New York Gov. Andrew Cuomo joined Connecticut Gov. Dannel Malloy, New Jersey Gov. Phil Murphy and Rhode Island Gov. Gina Raimondo in unveiling the interstate initiative Thursday morning which will pool resources in an effort to combat gun violence.
The resources that will be shared among the states include research, law enforcement and intel.
The governors said states will be able to tackle issues related gun violence – including stopping the flow of black market guns, sharing information among law enforcement on individuals who may pose a violent threat and working on parallel tracks on gun safety legislation – while they wait for Congress and the President to take federal action.
"Gun violence is not a New Jersey problem, a New York problem, a Connecticut problem, a Rhode Island problem, or a problem for any particular state or region – it is a national problem,” Murphy said in a statement.

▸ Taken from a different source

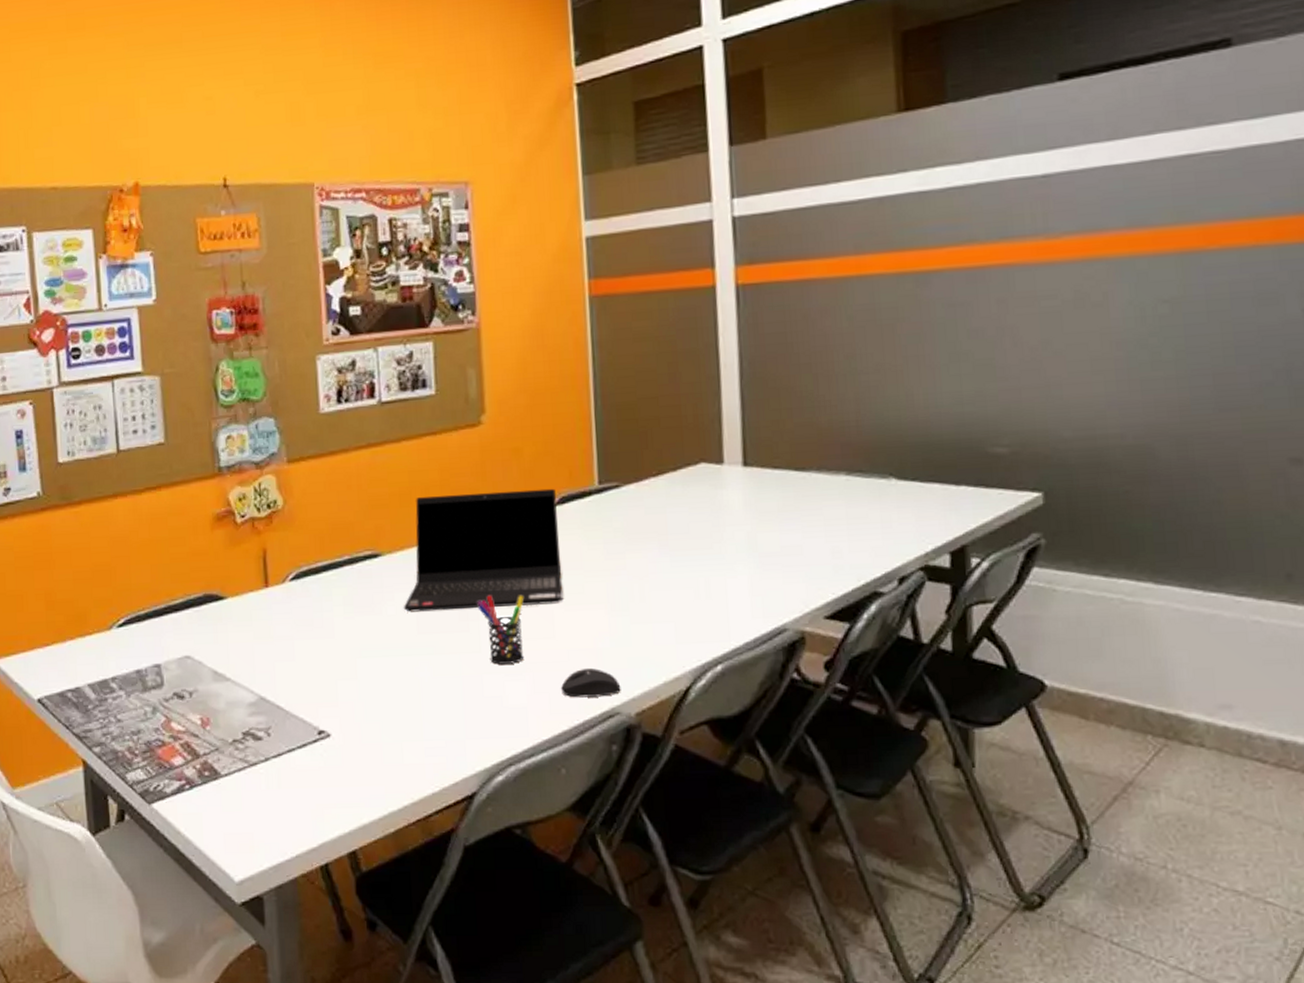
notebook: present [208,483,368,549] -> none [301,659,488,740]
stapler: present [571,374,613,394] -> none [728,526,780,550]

Under the "States for Gun Safety" coalition, the four states will create a multi-state task force to trace and intercept illegal guns in the region. They will also work together to gather information, while sharing information and response efforts related to gun violence. Participating states will also leverage collective investigative resources in order to determine coordinated plans for gun violence responses.
Cuomo said in a statement that rather than wait for the federal government to respond, the states decided "to take matters into our own hands."
Raimondo said in a statement that through the initiative they will "strengthen our gun laws and combat gun violence," while Malloy echoed similar sentiments saying that they cannot sit back and let guns into the hands of those who should not have them.
Participating states will also share information about individuals who are prohibited from purchasing or possessing a firearm within each state.
The governors also announced that their states will designate institutes of higher education to create the nation’s first Regional Gun Violence Research Consortium to assess gun violence data across disciplines like criminal justice, public health, public policy, and social welfare. The federal government has largely been prohibited from funding gun violence research since 1996.
The announcement comes a little more than a week after the most recent mass shooting that took place Feb. 14 when Nikolas Cruz, 19, opened fire at Marjory Stoneman Douglas High School in Parkland, Florida, killing at least 17, according to authorities.
Cruz was a former student at the school who had a string of run-ins with school authorities that ended with his expulsion, authorities say.
Following the shooting Murphy, a Democrat, said he was “staggered” at the news and said New Jersey would join “like-minded” states to come up with regional solutions.
Murphy has repeatedly called for enacting what he calls common sense gun safety measures. He head a round-table talk earlier this month on gun legislation.
In January, Murphy announced that he was rescinding a Chris Christie-era rule that made it easier for residents to acquire carry permits for handguns.
Following the shooting, Cuomo said in a statement that the fatal incident is “another painful and infuriating reminder of the inaction in Washington,” when it comes to gun safety laws.
In the aftermath of the Sandy Hook shooting in 2012, New York passed the strongest gun safety legislation in the nation, Cuomo said, adding that “it’s far past time that the rest of the nation follows suit.”